Problem ▸
Please output the records below in full, exactly as given, but without the images.

Body or hand keypoint data:

↓

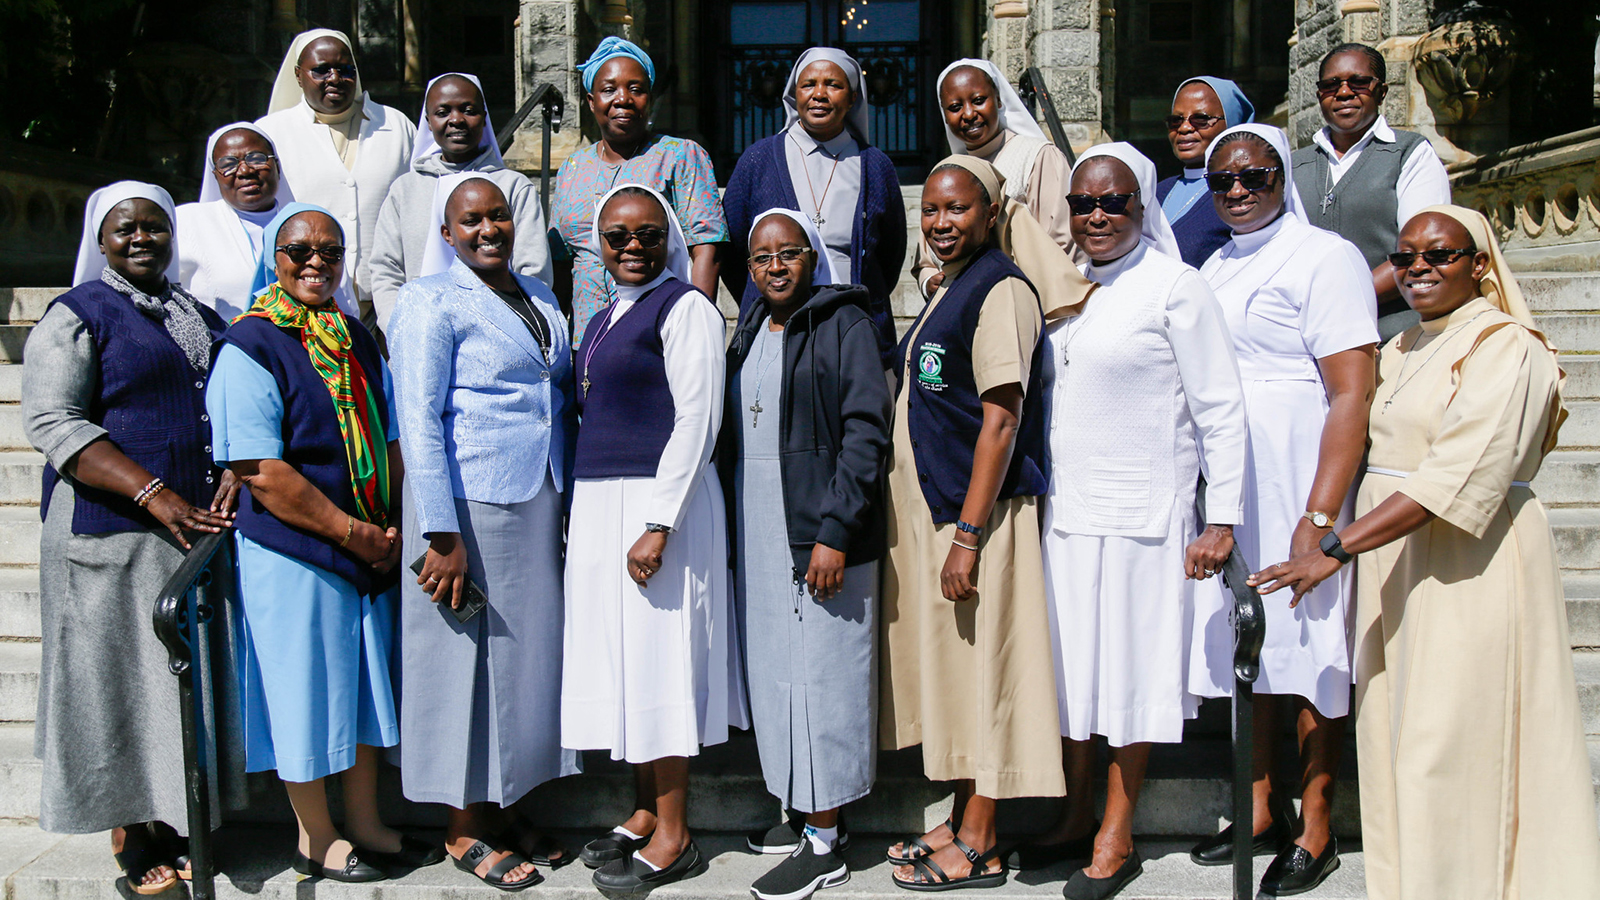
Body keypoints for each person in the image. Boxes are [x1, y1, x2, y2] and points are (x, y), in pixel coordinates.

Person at [1251, 204, 1600, 900]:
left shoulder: (1508, 346)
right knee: (1395, 736)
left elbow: (1458, 475)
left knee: (1453, 738)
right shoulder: (1406, 345)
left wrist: (1335, 545)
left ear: (1479, 263)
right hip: (1395, 558)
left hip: (1470, 559)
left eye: (1439, 256)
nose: (1418, 270)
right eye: (1406, 257)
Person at [1030, 144, 1247, 900]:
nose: (1094, 215)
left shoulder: (1175, 287)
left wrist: (1220, 520)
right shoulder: (1066, 286)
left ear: (1141, 204)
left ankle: (1117, 832)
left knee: (1128, 677)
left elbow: (1221, 409)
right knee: (1076, 674)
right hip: (1069, 516)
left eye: (1111, 202)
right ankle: (1072, 813)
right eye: (1082, 203)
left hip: (1144, 520)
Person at [208, 202, 436, 882]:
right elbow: (261, 470)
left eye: (330, 252)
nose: (315, 262)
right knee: (306, 691)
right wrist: (353, 532)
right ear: (272, 261)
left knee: (366, 686)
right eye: (298, 251)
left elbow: (390, 432)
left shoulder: (353, 334)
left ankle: (365, 821)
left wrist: (390, 521)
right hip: (295, 548)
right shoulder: (250, 345)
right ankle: (315, 835)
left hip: (367, 544)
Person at [882, 156, 1089, 891]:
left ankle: (981, 840)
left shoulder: (1000, 289)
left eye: (957, 209)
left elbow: (1001, 420)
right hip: (945, 511)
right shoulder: (953, 285)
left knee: (990, 671)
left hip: (982, 519)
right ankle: (966, 808)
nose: (940, 223)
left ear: (993, 213)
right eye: (931, 211)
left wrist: (967, 537)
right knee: (964, 675)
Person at [25, 181, 236, 895]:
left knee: (167, 681)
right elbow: (54, 420)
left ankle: (172, 817)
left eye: (155, 226)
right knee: (112, 678)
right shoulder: (77, 314)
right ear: (100, 238)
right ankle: (131, 832)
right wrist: (153, 492)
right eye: (126, 229)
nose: (142, 238)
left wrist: (237, 466)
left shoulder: (197, 314)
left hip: (186, 531)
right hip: (107, 533)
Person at [1186, 123, 1378, 897]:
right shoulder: (1215, 264)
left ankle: (1319, 820)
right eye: (1221, 180)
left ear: (1280, 176)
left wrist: (1321, 513)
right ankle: (1259, 804)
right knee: (1252, 642)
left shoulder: (1325, 257)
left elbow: (1351, 392)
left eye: (1253, 176)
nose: (1236, 190)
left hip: (1301, 470)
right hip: (1234, 478)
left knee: (1312, 648)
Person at [388, 174, 578, 889]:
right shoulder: (429, 301)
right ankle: (461, 827)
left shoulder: (539, 297)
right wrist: (439, 530)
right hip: (467, 505)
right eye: (471, 221)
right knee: (463, 660)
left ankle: (503, 806)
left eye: (497, 216)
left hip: (536, 498)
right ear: (447, 233)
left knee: (521, 661)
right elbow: (419, 418)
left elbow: (551, 394)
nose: (487, 230)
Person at [560, 184, 745, 892]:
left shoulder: (687, 307)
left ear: (669, 236)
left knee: (660, 662)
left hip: (659, 507)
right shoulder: (606, 315)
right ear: (598, 246)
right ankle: (643, 810)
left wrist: (658, 522)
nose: (631, 246)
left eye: (645, 234)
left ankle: (676, 833)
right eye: (616, 236)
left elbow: (697, 419)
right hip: (606, 504)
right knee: (627, 660)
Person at [719, 208, 892, 900]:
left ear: (813, 259)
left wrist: (836, 532)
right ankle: (802, 807)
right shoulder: (752, 325)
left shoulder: (844, 322)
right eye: (761, 258)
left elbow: (864, 433)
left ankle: (826, 839)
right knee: (778, 675)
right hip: (760, 524)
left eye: (788, 253)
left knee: (823, 679)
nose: (774, 267)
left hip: (819, 530)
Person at [721, 49, 907, 369]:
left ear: (851, 98)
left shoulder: (875, 166)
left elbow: (890, 255)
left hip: (855, 337)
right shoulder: (758, 161)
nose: (819, 94)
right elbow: (733, 249)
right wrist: (765, 297)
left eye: (833, 84)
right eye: (809, 84)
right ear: (794, 95)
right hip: (775, 332)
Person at [549, 37, 727, 344]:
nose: (623, 99)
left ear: (650, 97)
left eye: (636, 89)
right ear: (591, 102)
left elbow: (706, 247)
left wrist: (698, 326)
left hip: (658, 335)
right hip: (587, 340)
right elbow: (562, 262)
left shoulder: (679, 155)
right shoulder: (572, 168)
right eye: (609, 90)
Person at [257, 28, 416, 332]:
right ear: (298, 75)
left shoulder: (396, 126)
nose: (334, 78)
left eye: (345, 69)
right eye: (321, 70)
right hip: (305, 300)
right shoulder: (273, 133)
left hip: (387, 299)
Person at [1291, 42, 1450, 342]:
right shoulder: (1294, 165)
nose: (1344, 92)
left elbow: (1420, 253)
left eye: (1359, 82)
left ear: (1382, 91)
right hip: (1308, 338)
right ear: (1319, 95)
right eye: (1331, 85)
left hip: (1395, 335)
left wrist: (1342, 302)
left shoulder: (1408, 155)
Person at [369, 72, 552, 335]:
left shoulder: (513, 186)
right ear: (428, 122)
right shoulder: (405, 189)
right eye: (443, 111)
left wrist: (511, 330)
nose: (456, 120)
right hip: (418, 331)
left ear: (484, 117)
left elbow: (533, 270)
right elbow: (386, 268)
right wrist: (399, 327)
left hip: (501, 334)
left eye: (468, 110)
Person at [911, 58, 1076, 300]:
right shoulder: (946, 173)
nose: (968, 114)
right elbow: (926, 258)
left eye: (978, 101)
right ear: (945, 116)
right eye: (955, 107)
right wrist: (928, 282)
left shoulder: (1037, 156)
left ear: (998, 101)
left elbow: (1062, 242)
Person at [177, 122, 359, 321]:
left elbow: (342, 302)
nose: (245, 170)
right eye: (228, 164)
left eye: (257, 159)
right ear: (215, 176)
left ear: (277, 167)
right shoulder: (188, 222)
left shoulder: (310, 226)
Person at [1155, 77, 1255, 267]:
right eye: (1176, 120)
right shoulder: (1157, 191)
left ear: (1232, 123)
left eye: (1201, 119)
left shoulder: (1246, 191)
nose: (1184, 128)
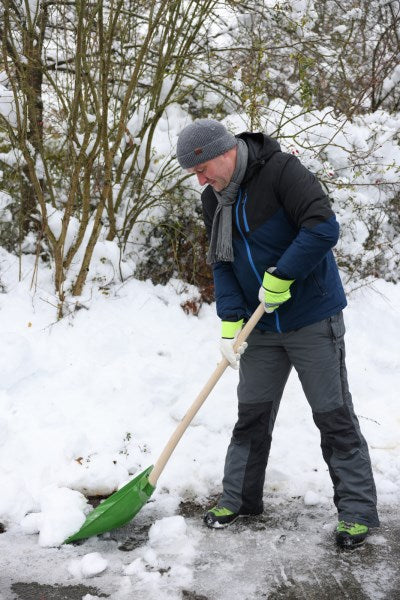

↑

Written response ▸
Body keypoints for each person in the image. Boxes are [x1, y1, x2, y2] and points are (x, y), in pixel coordinates.

Person at [1251, 204, 1600, 900]:
left shoulder: (1508, 346)
right knee: (1395, 736)
left elbow: (1458, 475)
left knee: (1453, 738)
right shoulder: (1406, 345)
left wrist: (1335, 545)
left ear: (1479, 263)
right hip: (1395, 558)
left hip: (1470, 559)
left eye: (1439, 256)
nose: (1418, 270)
right eye: (1406, 257)
Person at [1030, 144, 1247, 900]:
nose: (1094, 215)
left shoulder: (1175, 287)
left wrist: (1220, 520)
right shoulder: (1066, 286)
left ear: (1141, 204)
left ankle: (1117, 832)
left knee: (1128, 677)
left elbow: (1221, 409)
right knee: (1076, 674)
right hip: (1069, 516)
left eye: (1111, 202)
right ankle: (1072, 813)
right eye: (1082, 203)
left hip: (1144, 520)
Person at [208, 202, 436, 882]:
right elbow: (261, 470)
left eye: (330, 252)
nose: (315, 262)
right knee: (306, 691)
right wrist: (353, 532)
right ear: (272, 261)
left knee: (366, 686)
right eye: (298, 251)
left elbow: (390, 432)
left shoulder: (353, 334)
left ankle: (365, 821)
left wrist: (390, 521)
right hip: (295, 548)
right shoulder: (250, 345)
right ankle: (315, 835)
left hip: (367, 544)
Person at [882, 156, 1089, 891]:
left ankle: (981, 840)
left shoulder: (1000, 289)
left eye: (957, 209)
left elbow: (1001, 420)
right hip: (945, 511)
right shoulder: (953, 285)
left knee: (990, 671)
left hip: (982, 519)
right ankle: (966, 808)
nose: (940, 223)
left ear: (993, 213)
right eye: (931, 211)
left wrist: (967, 537)
right knee: (964, 675)
Person at [25, 181, 236, 895]:
left knee: (167, 681)
right elbow: (54, 420)
left ankle: (172, 817)
left eye: (155, 226)
right knee: (112, 678)
right shoulder: (77, 314)
right ear: (100, 238)
right ankle: (131, 832)
right wrist: (153, 492)
right eye: (126, 229)
nose: (142, 238)
left wrist: (237, 466)
left shoulder: (197, 314)
left hip: (186, 531)
right hip: (107, 533)
Person at [1186, 123, 1378, 897]:
right shoulder: (1215, 264)
left ankle: (1319, 820)
right eye: (1221, 180)
left ear: (1280, 176)
left wrist: (1321, 513)
right ankle: (1259, 804)
right knee: (1252, 642)
left shoulder: (1325, 257)
left elbow: (1351, 392)
left eye: (1253, 176)
nose: (1236, 190)
left hip: (1301, 470)
right hip: (1234, 478)
left knee: (1312, 648)
Person at [388, 174, 578, 889]:
right shoulder: (429, 301)
right ankle: (461, 827)
left shoulder: (539, 297)
right wrist: (439, 530)
right hip: (467, 505)
right eye: (471, 221)
right knee: (463, 660)
left ankle: (503, 806)
left eye: (497, 216)
left hip: (536, 498)
right ear: (447, 233)
left knee: (521, 661)
right elbow: (419, 418)
left elbow: (551, 394)
nose: (487, 230)
Person at [560, 184, 745, 892]:
left shoulder: (687, 307)
left ear: (669, 236)
left knee: (660, 662)
left hip: (659, 507)
right shoulder: (606, 315)
right ear: (598, 246)
right ankle: (643, 810)
left wrist: (658, 522)
nose: (631, 246)
left eye: (645, 234)
left ankle: (676, 833)
right eye: (616, 236)
left elbow: (697, 419)
right hip: (606, 504)
right knee: (627, 660)
Person at [719, 208, 892, 900]:
left ear: (813, 259)
left wrist: (836, 532)
right ankle: (802, 807)
right shoulder: (752, 325)
left shoulder: (844, 322)
right eye: (761, 258)
left elbow: (864, 433)
left ankle: (826, 839)
right knee: (778, 675)
right hip: (760, 524)
left eye: (788, 253)
left knee: (823, 679)
nose: (774, 267)
left hip: (819, 530)
Person at [721, 49, 907, 369]:
left ear: (851, 98)
left shoulder: (875, 166)
left elbow: (890, 255)
left hip: (855, 337)
right shoulder: (758, 161)
nose: (819, 94)
right elbow: (733, 249)
right wrist: (765, 297)
left eye: (833, 84)
right eye: (809, 84)
right ear: (794, 95)
right hip: (775, 332)
Person at [549, 37, 727, 344]:
nose: (623, 99)
left ear: (650, 97)
left eye: (636, 89)
right ear: (591, 102)
left elbow: (706, 247)
left wrist: (698, 326)
left hip: (658, 335)
right hip: (587, 340)
right elbow: (562, 262)
left shoulder: (679, 155)
right shoulder: (572, 168)
right eye: (609, 90)
Person at [257, 28, 416, 332]:
right ear: (298, 75)
left shoulder: (396, 126)
nose: (334, 78)
left eye: (345, 69)
right eye: (321, 70)
right hip: (305, 300)
right shoulder: (273, 133)
left hip: (387, 299)
Person at [1291, 42, 1450, 342]:
right shoulder: (1294, 165)
nose: (1344, 92)
left elbow: (1420, 253)
left eye: (1359, 82)
left ear: (1382, 91)
right hip: (1308, 338)
right ear: (1319, 95)
right eye: (1331, 85)
left hip: (1395, 335)
left wrist: (1342, 302)
left shoulder: (1408, 155)
Person at [369, 72, 552, 335]:
left shoulder: (513, 186)
right ear: (428, 122)
right shoulder: (405, 189)
right eye: (443, 111)
left wrist: (511, 330)
nose: (456, 120)
right hip: (418, 331)
left ear: (484, 117)
left elbow: (533, 270)
right elbow: (386, 268)
right wrist: (399, 327)
left hip: (501, 334)
left eye: (468, 110)
Person at [911, 58, 1076, 300]:
right shoulder: (946, 173)
nose: (968, 114)
right elbow: (926, 258)
left eye: (978, 101)
right ear: (945, 116)
right eye: (955, 107)
right wrist: (928, 282)
left shoulder: (1037, 156)
left ear: (998, 101)
left elbow: (1062, 242)
Person at [177, 122, 359, 321]:
left elbow: (342, 302)
nose: (245, 170)
right eye: (228, 164)
left eye: (257, 159)
right ear: (215, 176)
left ear: (277, 167)
right shoulder: (188, 222)
left shoulder: (310, 226)
Person at [1155, 77, 1255, 267]:
right eye: (1176, 120)
right shoulder: (1157, 191)
left ear: (1232, 123)
left eye: (1201, 119)
left shoulder: (1246, 191)
nose: (1184, 128)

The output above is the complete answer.